**What the task requires**.
Your answer should be the records, restated word for word.

Collected data
======

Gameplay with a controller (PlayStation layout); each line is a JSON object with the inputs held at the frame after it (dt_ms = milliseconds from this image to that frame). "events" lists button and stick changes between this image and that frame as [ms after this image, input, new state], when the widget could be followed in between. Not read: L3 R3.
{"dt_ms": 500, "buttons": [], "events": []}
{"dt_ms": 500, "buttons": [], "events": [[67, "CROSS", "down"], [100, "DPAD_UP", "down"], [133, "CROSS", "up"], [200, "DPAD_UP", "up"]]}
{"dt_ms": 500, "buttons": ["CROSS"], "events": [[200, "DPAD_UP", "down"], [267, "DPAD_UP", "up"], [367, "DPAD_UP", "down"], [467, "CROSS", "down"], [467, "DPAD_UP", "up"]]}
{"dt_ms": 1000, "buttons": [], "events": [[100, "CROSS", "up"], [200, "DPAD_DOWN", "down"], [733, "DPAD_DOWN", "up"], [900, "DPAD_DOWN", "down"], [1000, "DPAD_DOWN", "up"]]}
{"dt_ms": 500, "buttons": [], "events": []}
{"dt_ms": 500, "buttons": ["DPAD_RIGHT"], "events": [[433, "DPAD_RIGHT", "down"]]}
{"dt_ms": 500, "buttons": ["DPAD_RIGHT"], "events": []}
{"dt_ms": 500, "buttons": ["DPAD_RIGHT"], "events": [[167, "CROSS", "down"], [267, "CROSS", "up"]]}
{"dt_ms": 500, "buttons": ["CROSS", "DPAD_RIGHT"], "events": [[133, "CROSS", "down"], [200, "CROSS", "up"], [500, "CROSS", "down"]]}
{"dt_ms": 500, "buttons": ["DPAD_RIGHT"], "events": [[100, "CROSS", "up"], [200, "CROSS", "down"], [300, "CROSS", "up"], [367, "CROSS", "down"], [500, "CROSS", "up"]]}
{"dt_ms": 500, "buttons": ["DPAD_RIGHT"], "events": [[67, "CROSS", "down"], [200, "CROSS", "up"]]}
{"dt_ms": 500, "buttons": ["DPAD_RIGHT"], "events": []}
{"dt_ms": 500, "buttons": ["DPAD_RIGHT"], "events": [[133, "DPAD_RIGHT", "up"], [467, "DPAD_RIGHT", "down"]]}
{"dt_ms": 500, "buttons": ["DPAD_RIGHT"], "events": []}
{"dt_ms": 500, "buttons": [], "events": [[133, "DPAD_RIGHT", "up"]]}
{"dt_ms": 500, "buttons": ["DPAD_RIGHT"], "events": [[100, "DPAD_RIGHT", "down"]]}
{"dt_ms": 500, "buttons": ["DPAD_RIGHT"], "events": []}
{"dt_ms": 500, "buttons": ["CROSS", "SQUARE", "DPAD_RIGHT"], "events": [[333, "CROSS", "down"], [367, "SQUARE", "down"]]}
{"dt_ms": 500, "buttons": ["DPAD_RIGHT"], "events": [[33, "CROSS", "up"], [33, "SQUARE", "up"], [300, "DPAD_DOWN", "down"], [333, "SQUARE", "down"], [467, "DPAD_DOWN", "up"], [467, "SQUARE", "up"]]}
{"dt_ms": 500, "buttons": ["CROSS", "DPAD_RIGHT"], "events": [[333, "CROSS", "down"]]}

======

**Exercise response**.
Gameplay with a controller (PlayStation layout); each line is a JSON object with the inputs held at the frame after it (dt_ms = milliseconds from this image to that frame). "events" lists button and stick changes between this image and that frame as [ms after this image, input, new state], when the widget could be followed in between. Not read: L3 R3.
{"dt_ms": 500, "buttons": [], "events": []}
{"dt_ms": 500, "buttons": [], "events": [[67, "CROSS", "down"], [100, "DPAD_UP", "down"], [133, "CROSS", "up"], [200, "DPAD_UP", "up"]]}
{"dt_ms": 500, "buttons": ["CROSS"], "events": [[200, "DPAD_UP", "down"], [267, "DPAD_UP", "up"], [367, "DPAD_UP", "down"], [467, "CROSS", "down"], [467, "DPAD_UP", "up"]]}
{"dt_ms": 1000, "buttons": [], "events": [[100, "CROSS", "up"], [200, "DPAD_DOWN", "down"], [733, "DPAD_DOWN", "up"], [900, "DPAD_DOWN", "down"], [1000, "DPAD_DOWN", "up"]]}
{"dt_ms": 500, "buttons": [], "events": []}
{"dt_ms": 500, "buttons": ["DPAD_RIGHT"], "events": [[433, "DPAD_RIGHT", "down"]]}
{"dt_ms": 500, "buttons": ["DPAD_RIGHT"], "events": []}
{"dt_ms": 500, "buttons": ["DPAD_RIGHT"], "events": [[167, "CROSS", "down"], [267, "CROSS", "up"]]}
{"dt_ms": 500, "buttons": ["CROSS", "DPAD_RIGHT"], "events": [[133, "CROSS", "down"], [200, "CROSS", "up"], [500, "CROSS", "down"]]}
{"dt_ms": 500, "buttons": ["DPAD_RIGHT"], "events": [[100, "CROSS", "up"], [200, "CROSS", "down"], [300, "CROSS", "up"], [367, "CROSS", "down"], [500, "CROSS", "up"]]}
{"dt_ms": 500, "buttons": ["DPAD_RIGHT"], "events": [[67, "CROSS", "down"], [200, "CROSS", "up"]]}
{"dt_ms": 500, "buttons": ["DPAD_RIGHT"], "events": []}
{"dt_ms": 500, "buttons": ["DPAD_RIGHT"], "events": [[133, "DPAD_RIGHT", "up"], [467, "DPAD_RIGHT", "down"]]}
{"dt_ms": 500, "buttons": ["DPAD_RIGHT"], "events": []}
{"dt_ms": 500, "buttons": [], "events": [[133, "DPAD_RIGHT", "up"]]}
{"dt_ms": 500, "buttons": ["DPAD_RIGHT"], "events": [[100, "DPAD_RIGHT", "down"]]}
{"dt_ms": 500, "buttons": ["DPAD_RIGHT"], "events": []}
{"dt_ms": 500, "buttons": ["CROSS", "SQUARE", "DPAD_RIGHT"], "events": [[333, "CROSS", "down"], [367, "SQUARE", "down"]]}
{"dt_ms": 500, "buttons": ["DPAD_RIGHT"], "events": [[33, "CROSS", "up"], [33, "SQUARE", "up"], [300, "DPAD_DOWN", "down"], [333, "SQUARE", "down"], [467, "DPAD_DOWN", "up"], [467, "SQUARE", "up"]]}
{"dt_ms": 500, "buttons": ["CROSS", "DPAD_RIGHT"], "events": [[333, "CROSS", "down"]]}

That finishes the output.